Melba listened with interest. She had a great fondness for birds. Whenever the opportunity presented itself, she would run up the hill behind the house and play dead upon a rocky eminence, hoping to lure a hungry raptor from the air. After a few hours, supine, staring at the pointillated blue and white of the sky, she would experience restless motion in her limbs and roaring in her ears, and hurry home for freezer pastries and milk. But she would always return to the eminence, dreaming of the young hawk that would descend from the sky to stick its beak into her viscera. She would start up, catching it unawares, and tame it, teaching it to ride upon her forearm, and, in leather gauntlet, she would journey through life providing a perch for a compact, responsive friend whose physical and emotional maintenance would become her great calling. Gigi Zuzzo, however, pronounced the word “bird” so as to emphasize its tinny, brittle quality, alerting Melba to its irreconcilability with the word “friend,” which she knew had a warm center, like runny caramel in a chocolate square.

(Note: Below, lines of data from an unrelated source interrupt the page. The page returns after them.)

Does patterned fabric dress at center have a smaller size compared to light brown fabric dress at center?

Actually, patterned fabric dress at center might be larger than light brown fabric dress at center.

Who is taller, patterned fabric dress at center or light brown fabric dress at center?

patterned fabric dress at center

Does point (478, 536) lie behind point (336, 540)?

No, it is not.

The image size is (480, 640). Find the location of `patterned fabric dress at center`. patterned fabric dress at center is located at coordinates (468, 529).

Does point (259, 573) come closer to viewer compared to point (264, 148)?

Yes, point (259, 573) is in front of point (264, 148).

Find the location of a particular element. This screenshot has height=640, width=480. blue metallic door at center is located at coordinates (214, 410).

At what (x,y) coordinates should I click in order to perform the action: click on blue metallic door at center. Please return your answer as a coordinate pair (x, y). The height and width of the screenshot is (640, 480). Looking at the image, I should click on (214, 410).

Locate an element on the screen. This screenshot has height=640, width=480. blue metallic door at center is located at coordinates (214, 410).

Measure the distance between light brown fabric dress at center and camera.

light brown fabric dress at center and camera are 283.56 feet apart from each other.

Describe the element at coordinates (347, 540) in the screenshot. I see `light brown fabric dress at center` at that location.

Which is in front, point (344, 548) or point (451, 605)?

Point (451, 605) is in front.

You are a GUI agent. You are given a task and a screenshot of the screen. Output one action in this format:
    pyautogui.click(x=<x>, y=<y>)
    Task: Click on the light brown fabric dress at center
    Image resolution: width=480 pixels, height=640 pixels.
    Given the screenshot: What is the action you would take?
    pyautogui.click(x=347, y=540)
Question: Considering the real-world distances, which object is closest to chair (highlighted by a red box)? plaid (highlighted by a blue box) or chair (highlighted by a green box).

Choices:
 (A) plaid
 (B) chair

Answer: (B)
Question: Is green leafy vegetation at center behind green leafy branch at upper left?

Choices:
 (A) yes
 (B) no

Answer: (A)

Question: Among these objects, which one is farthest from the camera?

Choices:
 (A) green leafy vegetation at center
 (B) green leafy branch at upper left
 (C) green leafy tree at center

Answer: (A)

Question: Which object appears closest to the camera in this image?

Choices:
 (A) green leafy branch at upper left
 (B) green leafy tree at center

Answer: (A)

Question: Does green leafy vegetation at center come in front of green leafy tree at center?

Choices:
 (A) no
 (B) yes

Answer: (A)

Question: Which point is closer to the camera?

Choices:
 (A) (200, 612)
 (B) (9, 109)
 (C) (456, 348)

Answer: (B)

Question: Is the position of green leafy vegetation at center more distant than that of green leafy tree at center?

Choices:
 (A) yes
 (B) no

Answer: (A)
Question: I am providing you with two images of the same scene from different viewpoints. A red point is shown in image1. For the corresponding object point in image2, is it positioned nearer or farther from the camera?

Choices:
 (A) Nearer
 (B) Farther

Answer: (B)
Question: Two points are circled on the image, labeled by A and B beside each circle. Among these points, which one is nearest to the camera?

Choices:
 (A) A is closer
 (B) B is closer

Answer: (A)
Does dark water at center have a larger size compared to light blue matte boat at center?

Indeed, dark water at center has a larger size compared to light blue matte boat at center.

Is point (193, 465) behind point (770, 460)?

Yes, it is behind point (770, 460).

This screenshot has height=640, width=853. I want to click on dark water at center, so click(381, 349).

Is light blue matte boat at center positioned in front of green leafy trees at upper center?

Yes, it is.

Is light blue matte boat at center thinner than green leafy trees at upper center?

“Shane Joseph’s vagrancy brought him to Pike’s ditch,” said Gigi Zuzzo, “but he was only passing through. He didn’t intend to stay there. He was a true vagrant, not the type that’s always looking for some excuse to settle down. But your father invited him to spend the night beneath the footbridge, and Shane Joseph agreed. The next thing … Kablooey!”
“Kablooey,” echoed Melba.
“Bird droppings are flammable!” cried Gigi Zuzzo. “Your father treads lightly. He had no problems skimming over the bird droppings that had accumulated under the footbridge. But vagrants shuffle, Melba. They have a shuffling gait, and they tend to take great big breaths, like this, Melba,” Gigi Zuzzu expanded her impressive diaphragm. “It’s a tendency vagrants have. They think it demonstrates that they are unconfined. These breaths are expressive of the vagrant’s sense of freedom, do you understand? Now combine these deep breaths with kicked up bird droppings, rum vapor, and a stubby cigar and what do you get?”